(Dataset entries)
═══
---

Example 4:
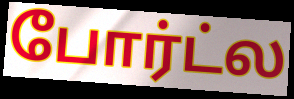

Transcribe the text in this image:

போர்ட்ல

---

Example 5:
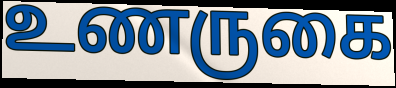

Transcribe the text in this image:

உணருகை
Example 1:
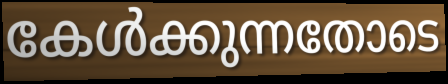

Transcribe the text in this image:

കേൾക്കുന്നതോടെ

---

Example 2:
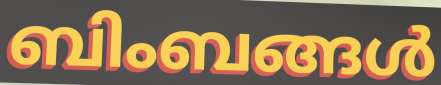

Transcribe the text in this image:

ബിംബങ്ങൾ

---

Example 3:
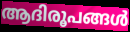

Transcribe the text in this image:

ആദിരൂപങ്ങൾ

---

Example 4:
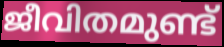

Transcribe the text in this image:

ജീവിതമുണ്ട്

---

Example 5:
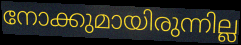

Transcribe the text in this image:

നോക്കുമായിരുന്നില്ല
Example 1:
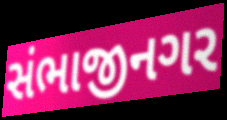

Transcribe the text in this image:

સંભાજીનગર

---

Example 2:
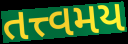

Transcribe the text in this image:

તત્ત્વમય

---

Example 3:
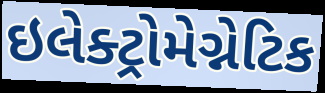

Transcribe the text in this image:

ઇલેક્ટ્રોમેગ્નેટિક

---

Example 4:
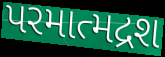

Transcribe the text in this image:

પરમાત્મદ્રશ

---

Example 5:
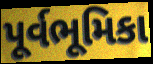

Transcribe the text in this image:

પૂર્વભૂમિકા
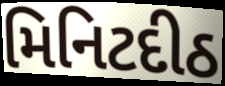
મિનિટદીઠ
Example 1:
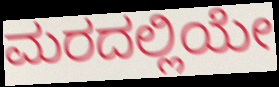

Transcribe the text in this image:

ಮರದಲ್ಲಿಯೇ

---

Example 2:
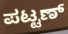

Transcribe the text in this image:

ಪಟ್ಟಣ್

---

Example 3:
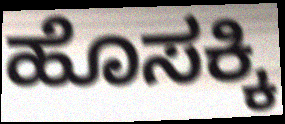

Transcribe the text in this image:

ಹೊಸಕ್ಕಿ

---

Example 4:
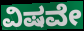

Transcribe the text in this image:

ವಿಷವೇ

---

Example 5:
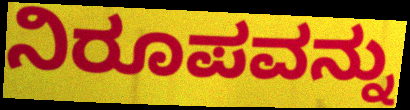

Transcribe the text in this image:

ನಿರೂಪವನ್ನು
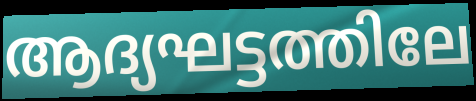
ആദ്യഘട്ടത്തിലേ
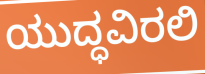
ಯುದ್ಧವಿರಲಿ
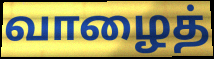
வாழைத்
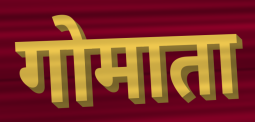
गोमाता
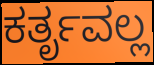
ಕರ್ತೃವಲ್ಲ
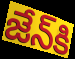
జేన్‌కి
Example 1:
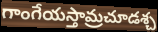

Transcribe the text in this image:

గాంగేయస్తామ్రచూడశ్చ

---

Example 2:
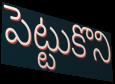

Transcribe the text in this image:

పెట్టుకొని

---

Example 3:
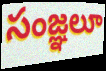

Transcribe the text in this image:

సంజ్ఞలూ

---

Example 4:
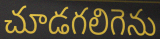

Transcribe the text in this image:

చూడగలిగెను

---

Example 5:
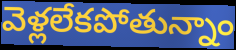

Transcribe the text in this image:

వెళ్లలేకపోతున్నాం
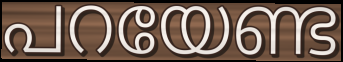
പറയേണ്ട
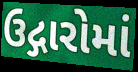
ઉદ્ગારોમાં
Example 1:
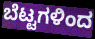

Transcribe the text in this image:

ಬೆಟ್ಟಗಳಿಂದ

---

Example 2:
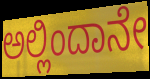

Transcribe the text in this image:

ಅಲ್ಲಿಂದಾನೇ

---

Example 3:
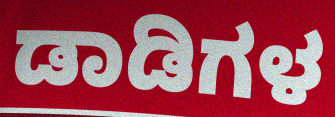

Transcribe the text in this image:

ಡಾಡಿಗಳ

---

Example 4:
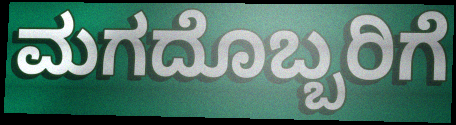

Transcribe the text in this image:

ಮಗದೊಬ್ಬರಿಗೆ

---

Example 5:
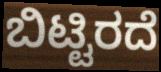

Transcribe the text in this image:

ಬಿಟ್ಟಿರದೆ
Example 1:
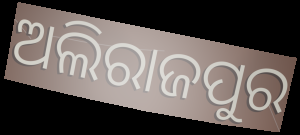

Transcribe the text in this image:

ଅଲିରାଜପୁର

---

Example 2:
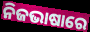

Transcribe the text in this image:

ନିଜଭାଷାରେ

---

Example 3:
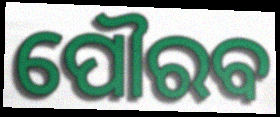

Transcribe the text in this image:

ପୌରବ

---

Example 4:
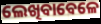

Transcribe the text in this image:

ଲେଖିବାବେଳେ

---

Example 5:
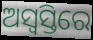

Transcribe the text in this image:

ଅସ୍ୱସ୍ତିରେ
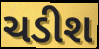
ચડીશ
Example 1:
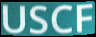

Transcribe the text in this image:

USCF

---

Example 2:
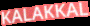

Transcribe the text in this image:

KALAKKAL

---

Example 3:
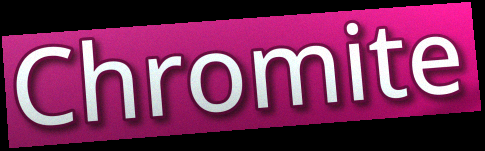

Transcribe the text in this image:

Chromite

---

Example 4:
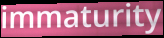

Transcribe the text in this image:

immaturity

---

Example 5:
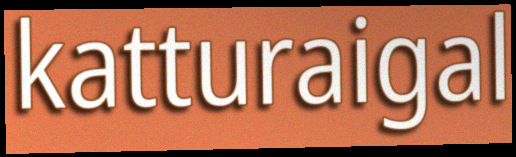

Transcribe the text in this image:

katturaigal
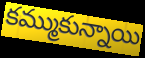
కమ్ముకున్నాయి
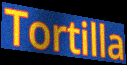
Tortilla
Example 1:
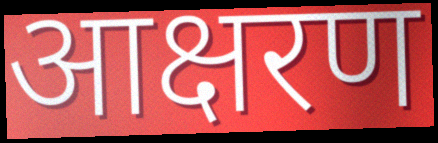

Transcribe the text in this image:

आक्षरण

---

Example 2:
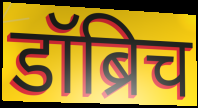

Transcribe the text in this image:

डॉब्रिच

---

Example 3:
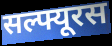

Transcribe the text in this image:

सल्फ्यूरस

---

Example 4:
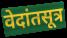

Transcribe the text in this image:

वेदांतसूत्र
═══
▶ **TASK BRIEF**:
All of the records above should be reproduced exactly, with the pictures left out.

▶ **ANSWER TO THIS TASK**:
---

Example 4:

Transcribe the text in this image:

போர்ட்ல

---

Example 5:

Transcribe the text in this image:

உணருகை
Example 1:

Transcribe the text in this image:

കേൾക്കുന്നതോടെ

---

Example 2:

Transcribe the text in this image:

ബിംബങ്ങൾ

---

Example 3:

Transcribe the text in this image:

ആദിരൂപങ്ങൾ

---

Example 4:

Transcribe the text in this image:

ജീവിതമുണ്ട്

---

Example 5:

Transcribe the text in this image:

നോക്കുമായിരുന്നില്ല
Example 1:

Transcribe the text in this image:

સંભાજીનગર

---

Example 2:

Transcribe the text in this image:

તત્ત્વમય

---

Example 3:

Transcribe the text in this image:

ઇલેક્ટ્રોમેગ્નેટિક

---

Example 4:

Transcribe the text in this image:

પરમાત્મદ્રશ

---

Example 5:

Transcribe the text in this image:

પૂર્વભૂમિકા
મિનિટદીઠ
Example 1:

Transcribe the text in this image:

ಮರದಲ್ಲಿಯೇ

---

Example 2:

Transcribe the text in this image:

ಪಟ್ಟಣ್

---

Example 3:

Transcribe the text in this image:

ಹೊಸಕ್ಕಿ

---

Example 4:

Transcribe the text in this image:

ವಿಷವೇ

---

Example 5:

Transcribe the text in this image:

ನಿರೂಪವನ್ನು
ആദ്യഘട്ടത്തിലേ
ಯುದ್ಧವಿರಲಿ
வாழைத்
गोमाता
ಕರ್ತೃವಲ್ಲ
జేన్‌కి
Example 1:

Transcribe the text in this image:

గాంగేయస్తామ్రచూడశ్చ

---

Example 2:

Transcribe the text in this image:

పెట్టుకొని

---

Example 3:

Transcribe the text in this image:

సంజ్ఞలూ

---

Example 4:

Transcribe the text in this image:

చూడగలిగెను

---

Example 5:

Transcribe the text in this image:

వెళ్లలేకపోతున్నాం
പറയേണ്ട
ઉદ્ગારોમાં
Example 1:

Transcribe the text in this image:

ಬೆಟ್ಟಗಳಿಂದ

---

Example 2:

Transcribe the text in this image:

ಅಲ್ಲಿಂದಾನೇ

---

Example 3:

Transcribe the text in this image:

ಡಾಡಿಗಳ

---

Example 4:

Transcribe the text in this image:

ಮಗದೊಬ್ಬರಿಗೆ

---

Example 5:

Transcribe the text in this image:

ಬಿಟ್ಟಿರದೆ
Example 1:

Transcribe the text in this image:

ଅଲିରାଜପୁର

---

Example 2:

Transcribe the text in this image:

ନିଜଭାଷାରେ

---

Example 3:

Transcribe the text in this image:

ପୌରବ

---

Example 4:

Transcribe the text in this image:

ଲେଖିବାବେଳେ

---

Example 5:

Transcribe the text in this image:

ଅସ୍ୱସ୍ତିରେ
ચડીશ
Example 1:

Transcribe the text in this image:

USCF

---

Example 2:

Transcribe the text in this image:

KALAKKAL

---

Example 3:

Transcribe the text in this image:

Chromite

---

Example 4:

Transcribe the text in this image:

immaturity

---

Example 5:

Transcribe the text in this image:

katturaigal
కమ్ముకున్నాయి
Tortilla
Example 1:

Transcribe the text in this image:

आक्षरण

---

Example 2:

Transcribe the text in this image:

डॉब्रिच

---

Example 3:

Transcribe the text in this image:

सल्फ्यूरस

---

Example 4:

Transcribe the text in this image:

वेदांतसूत्र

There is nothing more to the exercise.